What is asked
(a) In the piece on the District 8 supervisor race, in what year did Kate Stoia move to the Bay Area?
(b) Return the passage from the District 8 supervisor race piece that opens with the words containing "Back in the" and closes with "in the 1980s.".

Document extract
□ □ □ □

One of the biggest challenges Kate Stoia faces as she runs for San Francisco's District 8 supervisor seat this fall is explaining why someone who is not LGBTQ themselves should be elected to it. The straight, married mother is seeking what many consider to be the "gay" seat on the city's Board of Supervisors.

Back in the 1970s Harvey Milk became the first gay man to serve in it, when it was known as the District 5 seat and covered more of the city's Haight Ashbury neighborhood in addition to the LGBTQ Castro district and Noe Valley, where Stoia lives with her family. After Milk's assassination in 1978 Harry Britt, who was also gay, became his appointed successor and went on to be elected as supervisor in his own right in the 1980s.

When the city returned to electing supervisors by district in the early 2000s, the Castro and Noe Valley became part of District 8 along with Mission Dolores, Duboce Triangle, Diamond Heights, and parts of Twin Peaks. A succession of gay men have been elected to the seat, with the incumbent, Rafael Mandelman, now seeking a second and final four-year term as the District 8 supervisor.

This spring many District 8 residents, as well as LGBTQ leaders from across the city, fought to ensure its boundaries would retain as much of its LGBTQ residents as possible under the decennial redistricting process so that it would continue to favor out supervisor candidates. While it has lost much of the Mission Dolores neighborhood to District 9, it gained Cole Valley and parts of Ashbury Heights from District 5, which continues to include the Haight.

Speaking to the Bay Area Reporter, Stoia said she is fully aware of the historical and political ties between the city's LGBTQ community and the District 8 seat. She acknowledged her own sexual orientation is likely to be why certain voters won't want to elect her.

"I think it is a really fair question. I understand identity politics," said Stoia, who turns 55 this Sunday, July 31. "I think people should evaluate the candidates in any way that feels comfortable to them. If the most important thing is having a gay, lesbian, or transgender person in that seat then that is absolutely not me."

In the early 1990s Kate Stoia, left, attended several AIDS protests.  

Nonetheless, Stoia's connections to the LGBTQ community run deep. As she notes in her biography on her campaign website, after moving to the Bay Area in 1989 her first job was with the Stop AIDS Project founded by the late Ken Jones, a gay Black activist who became a close friend of hers. A UC Berkeley law school graduate, Stoia was part of the legal team that successfully sued the city in federal court in 1999 on behalf of Victoria Schneider, a transgender woman and sex worker who had been misgendered by San Francisco police and unlawfully strip searched by San Francisco sheriffs deputies.

"They strip-searched her to check her gender," recalled Stoia. "We won $750,000 from the city. It was such a triumph for her; she got to tell her story on the stand."

□ □ □ □

(Stored data)
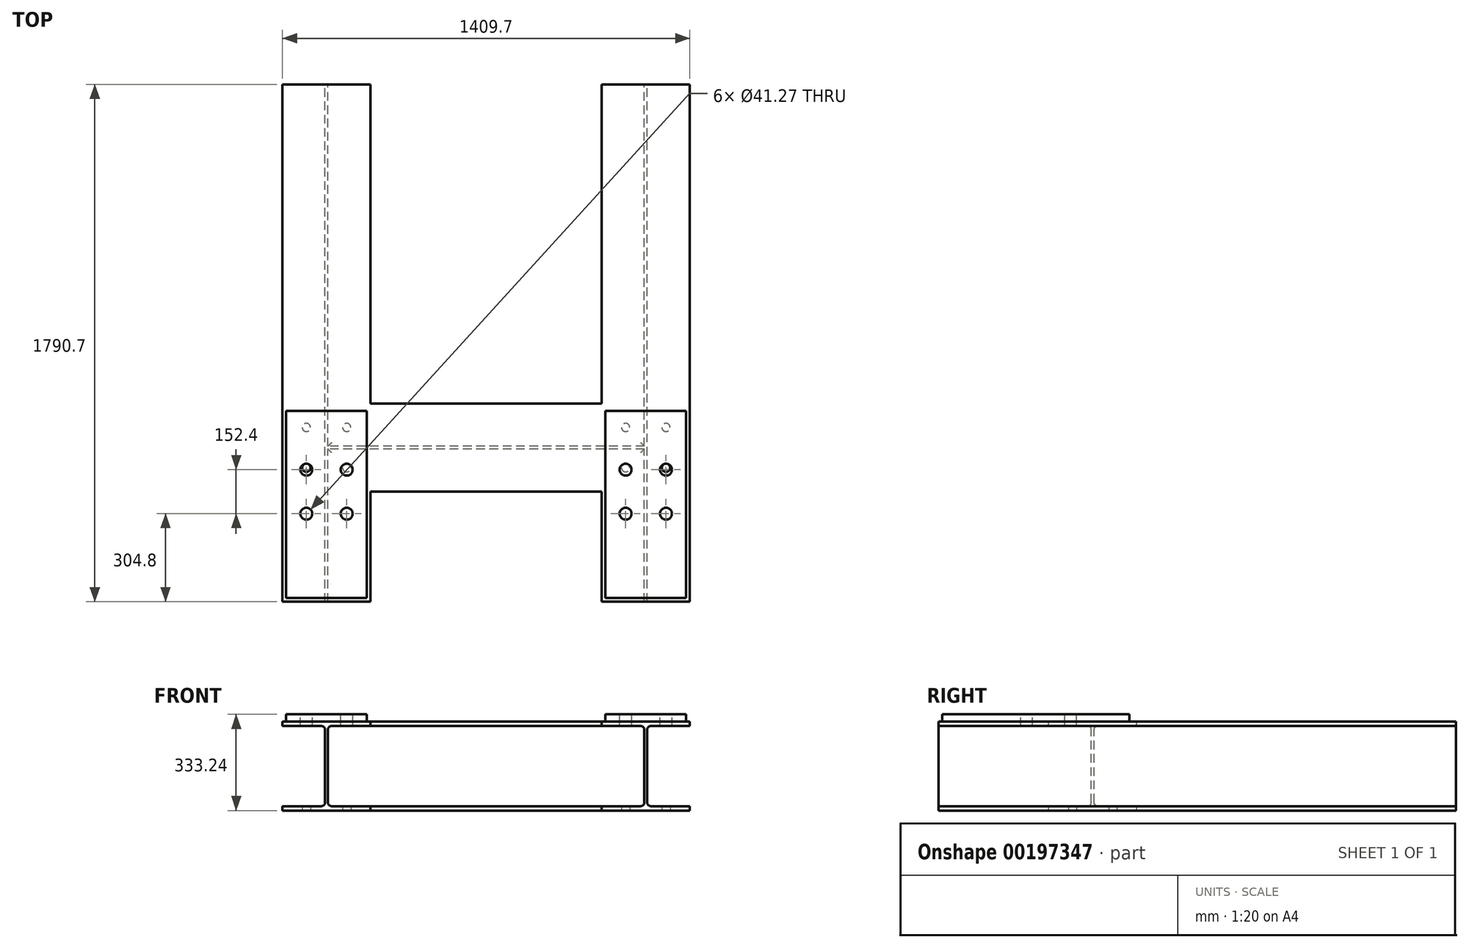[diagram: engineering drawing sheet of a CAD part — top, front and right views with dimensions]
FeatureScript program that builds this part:
annotation { "Feature Type Name" : "Feature", "Feature Type Description" : "" }
export const myFeature = defineFeature(function(context is Context, id is Id, definition is map)
    precondition{}
    {
        {
            var Q0;
            Q0=qCreatedBy(makeId("Front.planeOp"),FACE);
            var sketch = newSketch(context, id + "F0", { "sketchPlane" : qUnion([Q0])});
            skLineSegment(sketch, "E0", {"start": v(0, 114) * mm, "end": v(0, -107.16) * mm, "construction": true});
            skLineSegment(sketch, "E1", {"start": v(-552.45, 0) * mm, "end": v(148.25, 0) * mm, "construction": true});
            skLineSegment(sketch, "E2.0", {"start": v(-552.45, 138.68) * mm, "end": v(-552.45, -138.68) * mm, "construction": true});
            skPoint(sketch, "E3.orphan", {"position": v(-150.99, 0) * mm});
            skLineSegment(sketch, "E4.bottom", {"start": v(-704.85, 153.92) * mm, "end": v(-400.05, 153.92) * mm});
            skLineSegment(sketch, "E4.top", {"start": v(-704.85, -153.92) * mm, "end": v(-400.05, -153.92) * mm});
            skLineSegment(sketch, "E4.left", {"start": v(-704.85, 153.92) * mm, "end": v(-704.85, 138.68) * mm});
            skLineSegment(sketch, "E4.right", {"start": v(-400.05, 153.92) * mm, "end": v(-400.05, 138.68) * mm});
            skPoint(sketch, "E4.middle", {"position": v(-552.45, 0) * mm});
            skLineSegment(sketch, "E5.0", {"start": v(-704.85, 138.68) * mm, "end": v(-570.1, 138.68) * mm});
            skLineSegment(sketch, "E6.0", {"start": v(-704.85, -138.68) * mm, "end": v(-570.1, -138.68) * mm});
            skLineSegment(sketch, "E7.0", {"start": v(-557.4, 125.98) * mm, "end": v(-557.4, -125.98) * mm});
            skLineSegment(sketch, "E8.MirrorCS", {"start": v(-547.5, 125.98) * mm, "end": v(-547.5, -125.98) * mm});
            skLineSegment(sketch, "E9.trimOffspring", {"start": v(-534.8, 138.68) * mm, "end": v(-400.05, 138.68) * mm});
            skLineSegment(sketch, "E10.trimOffspring", {"start": v(-534.8, -138.68) * mm, "end": v(-400.05, -138.68) * mm});
            skLineSegment(sketch, "E11.trimOffspring", {"start": v(-704.85, -138.68) * mm, "end": v(-704.85, -153.92) * mm});
            skLineSegment(sketch, "E12.trimOffspring", {"start": v(-400.05, -138.68) * mm, "end": v(-400.05, -153.92) * mm});
            skPoint(sketch, "E13.visualSharp", {"position": v(-557.4, -138.68) * mm});
            skArc(sketch, "E13.filletArc", {"start": v(-570.1, -138.68) * mm, "mid": v(-561.12, -134.96) * mm, "end": v(-557.4, -125.98) * mm});
            skPoint(sketch, "E14.newPointA", {"position": v(-547.5, -138.68) * mm});
            skArc(sketch, "E14.filletArc", {"start": v(-547.5, -125.98) * mm, "mid": v(-543.78, -134.96) * mm, "end": v(-534.8, -138.68) * mm});
            skPoint(sketch, "E15.newPointA", {"position": v(-547.5, 138.68) * mm});
            skArc(sketch, "E15.filletArc", {"start": v(-534.8, 138.68) * mm, "mid": v(-543.78, 134.96) * mm, "end": v(-547.5, 125.98) * mm});
            skPoint(sketch, "E16.visualSharp", {"position": v(-557.4, 138.68) * mm});
            skArc(sketch, "E16.filletArc", {"start": v(-557.4, 125.98) * mm, "mid": v(-561.12, 134.96) * mm, "end": v(-570.1, 138.68) * mm});
            skSolve(sketch);
        }
        {
            var Q0;
            Q0=makeQuery(id+"F0.imprint","IMPRINT",FACE,{"disambiguationData":[TD([[makeQuery(id+"F0.imprint","IMPRINT",EDGE,{"derivedFrom":sQuery(id+"F0.wireOp",EDGE,"E4.bottom")}),-1.0]])]});
            extrude(context, id + "F1", {"entities" : qUnion([Q0]), "endBound" : BoundingType.SYMMETRIC, "depth" : 1790.7 * mm});
        }
        {
            var Q0;
            Q0=makeQuery(id+"F1.opExtrude","SWEPT_FACE",FACE,{"disambiguationData":[OSD([sQuery(id+"F0.wireOp",EDGE,"E4.bottom")])]});
            var sketch = newSketch(context, id + "F2", { "sketchPlane" : qUnion([Q0])});
            skLineSegment(sketch, "E17.0", {"start": v(-692.15, -882.65) * mm, "end": v(-412.75, -882.65) * mm});
            skLineSegment(sketch, "E18.0", {"start": v(-692.15, -234.95) * mm, "end": v(-412.75, -234.95) * mm});
            skLineSegment(sketch, "E19", {"start": v(-552.45, 895.35) * mm, "end": v(-552.45, -1029.61) * mm, "construction": true});
            skLineSegment(sketch, "E20.0", {"start": v(-692.15, -234.95) * mm, "end": v(-692.15, -882.65) * mm});
            skLineSegment(sketch, "E21.MirrorCS", {"start": v(-412.75, -234.95) * mm, "end": v(-412.75, -882.65) * mm});
            skSolve(sketch);
        }
        {
            var Q0;
            Q0 = qSketchRegion(id + "F2", true);
            extrude(context, id + "F3", {"entities" : qUnion([Q0]), "operationType" : NewBodyOperationType.ADD, "depth" : 25.4 * mm});
        }
        {
            var Q0;
            Q0=makeQuery(id+"F3.opExtrude","CAP_FACE",FACE,{"disambiguationData":[OSD([sQuery(id+"F2.wireOp",EDGE,"E17.0"),sQuery(id+"F2.wireOp",EDGE,"E18.0"),sQuery(id+"F2.wireOp",EDGE,"E20.0"),sQuery(id+"F2.wireOp",EDGE,"E21.MirrorCS")])],"isStart":false});
            var sketch = newSketch(context, id + "F4", { "sketchPlane" : qUnion([Q0])});
            skLineSegment(sketch, "E22.0", {"start": v(-704.85, -590.55) * mm, "end": v(-400.05, -590.55) * mm, "construction": true});
            skLineSegment(sketch, "E23.0", {"start": v(-704.85, -438.15) * mm, "end": v(-400.05, -438.15) * mm, "construction": true});
            skLineSegment(sketch, "E24.0", {"start": v(-704.85, -895.35) * mm, "end": v(-400.05, -895.35) * mm, "construction": true});
            skLineSegment(sketch, "E25", {"start": v(-552.45, -895.35) * mm, "end": v(-552.45, -353.42) * mm, "construction": true});
            skLineSegment(sketch, "E26.0", {"start": v(-482.6, -895.35) * mm, "end": v(-482.6, -353.42) * mm, "construction": true});
            skPoint(sketch, "E27", {"position": v(-482.6, -438.15) * mm});
            skPoint(sketch, "E28", {"position": v(-482.6, -590.55) * mm});
            skPoint(sketch, "E29.MirrorP", {"position": v(-622.3, -438.15) * mm});
            skPoint(sketch, "E30.MirrorP", {"position": v(-622.3, -590.55) * mm});
            skSolve(sketch);
        }
        {
            var Q0;
            Q0=sQuery(id+"F4.wireOp",VERTEX,"E29.MirrorP");
            var Q1;
            Q1=sQuery(id+"F4.wireOp",VERTEX,"E27");
            var Q2;
            Q2=sQuery(id+"F4.wireOp",VERTEX,"E30.MirrorP");
            var Q3;
            Q3=sQuery(id+"F4.wireOp",VERTEX,"E28");
            var Q4;
            Q4=makeQuery(id+"F1.opExtrude","SWEPT_BODY",BODY,{"disambiguationData":[OSD([sQuery(id+"F0.wireOp",EDGE,"E4.bottom"),sQuery(id+"F0.wireOp",EDGE,"E4.top"),sQuery(id+"F0.wireOp",EDGE,"E4.left"),sQuery(id+"F0.wireOp",EDGE,"E4.right"),sQuery(id+"F0.wireOp",EDGE,"E5.0"),sQuery(id+"F0.wireOp",EDGE,"E6.0"),sQuery(id+"F0.wireOp",EDGE,"E7.0"),sQuery(id+"F0.wireOp",EDGE,"E8.MirrorCS"),sQuery(id+"F0.wireOp",EDGE,"E9.trimOffspring"),sQuery(id+"F0.wireOp",EDGE,"E10.trimOffspring"),sQuery(id+"F0.wireOp",EDGE,"E11.trimOffspring"),sQuery(id+"F0.wireOp",EDGE,"E12.trimOffspring"),sQuery(id+"F0.wireOp",EDGE,"E13.filletArc"),sQuery(id+"F0.wireOp",EDGE,"E14.filletArc"),sQuery(id+"F0.wireOp",EDGE,"E15.filletArc"),sQuery(id+"F0.wireOp",EDGE,"E16.filletArc")])]});
            hole(context, id + "F5", {"style" : HoleStyle.SIMPLE, "endStyle" : HoleEndStyle.BLIND, "holeDiameter" : 41.27 * mm, "holeDepth" : 76.2 * mm, "locations" : qUnion([Q0, Q1, Q2, Q3]), "scope" : qUnion([Q4])});
        }
        {
            var Q0;
            Q0=makeQuery(id+"F1.opExtrude","SWEPT_FACE",FACE,{"disambiguationData":[OSD([sQuery(id+"F0.wireOp",EDGE,"E4.top")])]});
            var sketch = newSketch(context, id + "F6", { "sketchPlane" : qUnion([Q0])});
            skLineSegment(sketch, "E31.0", {"start": v(-704.85, 895.35) * mm, "end": v(-400.05, 895.35) * mm, "construction": true});
            skLineSegment(sketch, "E32.0", {"start": v(-704.85, 361.95) * mm, "end": v(-400.05, 361.95) * mm, "construction": true});
            skLineSegment(sketch, "E33.0", {"start": v(-704.85, 292.1) * mm, "end": v(-400.05, 292.1) * mm, "construction": true});
            skLineSegment(sketch, "E34", {"start": v(-552.45, 895.35) * mm, "end": v(-552.45, 107.68) * mm, "construction": true});
            skLineSegment(sketch, "E35.0", {"start": v(-622.3, 895.35) * mm, "end": v(-622.3, 107.68) * mm, "construction": true});
            skPoint(sketch, "E36", {"position": v(-622.3, 292.1) * mm});
            skPoint(sketch, "E37.MirrorP", {"position": v(-482.6, 292.1) * mm});
            skPoint(sketch, "E38.MirrorP", {"position": v(-482.6, 431.8) * mm});
            skPoint(sketch, "E39.MirrorP", {"position": v(-622.3, 431.8) * mm});
            skSolve(sketch);
        }
        {
            var Q0;
            Q0=sQuery(id+"F6.wireOp",VERTEX,"E38.MirrorP");
            var Q1;
            Q1=sQuery(id+"F6.wireOp",VERTEX,"E37.MirrorP");
            var Q2;
            Q2=sQuery(id+"F6.wireOp",VERTEX,"E39.MirrorP");
            var Q3;
            Q3=sQuery(id+"F6.wireOp",VERTEX,"E36");
            var Q4;
            Q4=makeQuery(id+"F1.opExtrude","SWEPT_BODY",BODY,{"disambiguationData":[OSD([sQuery(id+"F0.wireOp",EDGE,"E4.bottom"),sQuery(id+"F0.wireOp",EDGE,"E4.top"),sQuery(id+"F0.wireOp",EDGE,"E4.left"),sQuery(id+"F0.wireOp",EDGE,"E4.right"),sQuery(id+"F0.wireOp",EDGE,"E5.0"),sQuery(id+"F0.wireOp",EDGE,"E6.0"),sQuery(id+"F0.wireOp",EDGE,"E7.0"),sQuery(id+"F0.wireOp",EDGE,"E8.MirrorCS"),sQuery(id+"F0.wireOp",EDGE,"E9.trimOffspring"),sQuery(id+"F0.wireOp",EDGE,"E10.trimOffspring"),sQuery(id+"F0.wireOp",EDGE,"E11.trimOffspring"),sQuery(id+"F0.wireOp",EDGE,"E12.trimOffspring"),sQuery(id+"F0.wireOp",EDGE,"E13.filletArc"),sQuery(id+"F0.wireOp",EDGE,"E14.filletArc"),sQuery(id+"F0.wireOp",EDGE,"E15.filletArc"),sQuery(id+"F0.wireOp",EDGE,"E16.filletArc")])]});
            hole(context, id + "F7", {"style" : HoleStyle.SIMPLE, "endStyle" : HoleEndStyle.BLIND, "holeDiameter" : 28.57 * mm, "holeDepth" : 76.2 * mm, "locations" : qUnion([Q0, Q1, Q2, Q3]), "scope" : qUnion([Q4])});
        }
        {
            var Q0;
            Q0=makeQuery(id+"F1.opExtrude","SWEPT_BODY",BODY,{"disambiguationData":[OSD([sQuery(id+"F0.wireOp",EDGE,"E4.bottom"),sQuery(id+"F0.wireOp",EDGE,"E4.top"),sQuery(id+"F0.wireOp",EDGE,"E4.left"),sQuery(id+"F0.wireOp",EDGE,"E4.right"),sQuery(id+"F0.wireOp",EDGE,"E5.0"),sQuery(id+"F0.wireOp",EDGE,"E6.0"),sQuery(id+"F0.wireOp",EDGE,"E7.0"),sQuery(id+"F0.wireOp",EDGE,"E8.MirrorCS"),sQuery(id+"F0.wireOp",EDGE,"E9.trimOffspring"),sQuery(id+"F0.wireOp",EDGE,"E10.trimOffspring"),sQuery(id+"F0.wireOp",EDGE,"E11.trimOffspring"),sQuery(id+"F0.wireOp",EDGE,"E12.trimOffspring"),sQuery(id+"F0.wireOp",EDGE,"E13.filletArc"),sQuery(id+"F0.wireOp",EDGE,"E14.filletArc"),sQuery(id+"F0.wireOp",EDGE,"E15.filletArc"),sQuery(id+"F0.wireOp",EDGE,"E16.filletArc")])]});
            var Q1;
            Q1=qCreatedBy(makeId("Right.planeOp"),FACE);
            mirror(context, id + "F8", {"entities" : qUnion([Q0]), "mirrorPlane" : qUnion([Q1])});
        }
        {
            var Q0;
            Q0=qCreatedBy(makeId("Right.planeOp"),FACE);
            var sketch = newSketch(context, id + "F9", { "sketchPlane" : qUnion([Q0])});
            skLineSegment(sketch, "E40.0", {"start": v(-895.35, 488.96) * mm, "end": v(-895.35, -443.79) * mm, "construction": true});
            skPoint(sketch, "E41.orphan", {"position": v(-895.35, 125.98) * mm});
            skPoint(sketch, "E42.orphan", {"position": v(-895.35, -125.98) * mm});
            skLineSegment(sketch, "E43.0", {"start": v(895.35, 125.98) * mm, "end": v(895.35, -125.98) * mm, "construction": true});
            skLineSegment(sketch, "E44", {"start": v(988.1, 0) * mm, "end": v(-1115.09, 0) * mm, "construction": true});
            skPoint(sketch, "E44.startSnap0", {"position": v(895.35, 0) * mm});
            skPoint(sketch, "E44.endSnap0", {"position": v(895.35, 0) * mm});
            skLineSegment(sketch, "E45.0", {"start": v(-361.95, 488.96) * mm, "end": v(-361.95, -138.68) * mm, "construction": true});
            skLineSegment(sketch, "E46.0", {"start": v(-895.35, 153.92) * mm, "end": v(895.35, 153.92) * mm, "construction": true});
            skLineSegment(sketch, "E47.0", {"start": v(-895.35, -153.92) * mm, "end": v(895.35, -153.92) * mm, "construction": true});
            skLineSegment(sketch, "E48.bottom", {"start": v(-514.35, 153.92) * mm, "end": v(-209.55, 153.92) * mm});
            skLineSegment(sketch, "E48.top", {"start": v(-514.35, -153.92) * mm, "end": v(-209.55, -153.92) * mm});
            skLineSegment(sketch, "E48.left", {"start": v(-514.35, 153.92) * mm, "end": v(-514.35, 138.68) * mm});
            skLineSegment(sketch, "E48.right", {"start": v(-209.55, 153.92) * mm, "end": v(-209.55, 138.68) * mm});
            skPoint(sketch, "E48.middle", {"position": v(-361.95, 0) * mm});
            skLineSegment(sketch, "E49.0", {"start": v(-895.35, 138.68) * mm, "end": v(-379.6, 138.68) * mm});
            skLineSegment(sketch, "E50.0", {"start": v(-895.35, -138.68) * mm, "end": v(-379.6, -138.68) * mm});
            skLineSegment(sketch, "E51.0", {"start": v(-366.9, 125.98) * mm, "end": v(-366.9, -125.98) * mm});
            skLineSegment(sketch, "E52.MirrorCS", {"start": v(-357, 125.98) * mm, "end": v(-357, -125.98) * mm});
            skPoint(sketch, "E53.orphan", {"position": v(-366.9, 488.96) * mm});
            skPoint(sketch, "E54.orphan", {"position": v(-357, 488.96) * mm});
            skLineSegment(sketch, "E55.trimOffspring", {"start": v(-344.3, 138.68) * mm, "end": v(895.35, 138.68) * mm});
            skPoint(sketch, "E56.orphan", {"position": v(-357, -443.79) * mm});
            skPoint(sketch, "E57.orphan", {"position": v(-366.9, -443.79) * mm});
            skLineSegment(sketch, "E58.trimOffspring", {"start": v(-361.95, -153.92) * mm, "end": v(-361.95, -443.79) * mm, "construction": true});
            skLineSegment(sketch, "E59.trimOffspring", {"start": v(-344.3, -138.68) * mm, "end": v(895.35, -138.68) * mm});
            skPoint(sketch, "E60.visualSharp", {"position": v(-366.9, 138.68) * mm});
            skArc(sketch, "E60.filletArc", {"start": v(-366.9, 125.98) * mm, "mid": v(-370.62, 134.96) * mm, "end": v(-379.6, 138.68) * mm});
            skArc(sketch, "E61.filletArc", {"start": v(-344.3, 138.68) * mm, "mid": v(-353.28, 134.96) * mm, "end": v(-357, 125.98) * mm});
            skPoint(sketch, "E62.visualSharp", {"position": v(-366.9, -138.68) * mm});
            skArc(sketch, "E62.filletArc", {"start": v(-379.6, -138.68) * mm, "mid": v(-370.62, -134.96) * mm, "end": v(-366.9, -125.98) * mm});
            skPoint(sketch, "E63.visualSharp", {"position": v(-357, -138.68) * mm});
            skArc(sketch, "E63.filletArc", {"start": v(-357, -125.98) * mm, "mid": v(-353.28, -134.96) * mm, "end": v(-344.3, -138.68) * mm});
            skLineSegment(sketch, "E64.trimOffspring", {"start": v(-514.35, -138.68) * mm, "end": v(-514.35, -153.92) * mm});
            skLineSegment(sketch, "E65.trimOffspring", {"start": v(-209.55, -138.68) * mm, "end": v(-209.55, -153.92) * mm});
            skSolve(sketch);
        }
        {
            var Q0;
            Q0 = qSketchRegion(id + "F9", true);
            extrude(context, id + "F10", {"entities" : qUnion([Q0]), "operationType" : NewBodyOperationType.ADD, "endBound" : BoundingType.SYMMETRIC, "depth" : 1104.9 * mm});
        }
        {
            var Q0;
            {var subQ0=makeQuery(id+"F1.opExtrude","SWEPT_FACE",FACE,{"disambiguationData":[OSD([sQuery(id+"F0.wireOp",EDGE,"E4.top")])]});Q0=makeQuery(id+"F10.boolean.opBoolean","MERGE",FACE,{"derivedFrom":[subQ0,makeQuery(id+"F8.opPattern","COPY",FACE,{"derivedFrom":subQ0,"instanceName":"1"}),makeQuery(id+"F10.opExtrude","SWEPT_FACE",FACE,{"disambiguationData":[OSD([sQuery(id+"F9.wireOp",EDGE,"E48.top")])]})]});}
            var sketch = newSketch(context, id + "F11", { "sketchPlane" : qUnion([Q0])});
            skLineSegment(sketch, "E66.0", {"start": v(-704.85, 895.35) * mm, "end": v(-400.05, 895.35) * mm, "construction": true});
            skLineSegment(sketch, "E67.0", {"start": v(704.85, 895.35) * mm, "end": v(400.05, 895.35) * mm, "construction": true});
            skLineSegment(sketch, "E68", {"start": v(0, 1041.07) * mm, "end": v(0, -409.2) * mm, "construction": true});
            skLineSegment(sketch, "E69", {"start": v(-552.45, 895.35) * mm, "end": v(-552.45, -102.3) * mm, "construction": true});
            skCircle(sketch, "E70.0", {"center": v(-622.3, 431.8) * mm, "radius": 14.29 * mm, "construction": true});
            skCircle(sketch, "E71.0", {"center": v(-622.3, 292.1) * mm, "radius": 14.29 * mm, "construction": true});
            skCircle(sketch, "E72.MirrorC", {"center": v(-482.6, 431.8) * mm, "radius": 14.29 * mm});
            skCircle(sketch, "E73.MirrorC", {"center": v(-482.6, 292.1) * mm, "radius": 14.29 * mm});
            skCircle(sketch, "E74.MirrorC", {"center": v(482.6, 431.8) * mm, "radius": 14.29 * mm});
            skCircle(sketch, "E75.MirrorC", {"center": v(482.6, 292.1) * mm, "radius": 14.29 * mm});
            skSolve(sketch);
        }
        {
            var Q0;
            Q0 = qSketchRegion(id + "F11", true);
            extrude(context, id + "F12", {"entities" : qUnion([Q0]), "operationType" : NewBodyOperationType.REMOVE, "oppositeDirection" : true, "depth" : 76.2 * mm});
        }
    });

□ □ □ □

Results for each task
(a) 1989

(b)
Back in the 1970s Harvey Milk became the first gay man to serve in it, when it was known as the District 5 seat and covered more of the city's Haight Ashbury neighborhood in addition to the LGBTQ Castro district and Noe Valley, where Stoia lives with her family. After Milk's assassination in 1978 Harry Britt, who was also gay, became his appointed successor and went on to be elected as supervisor in his own right in the 1980s.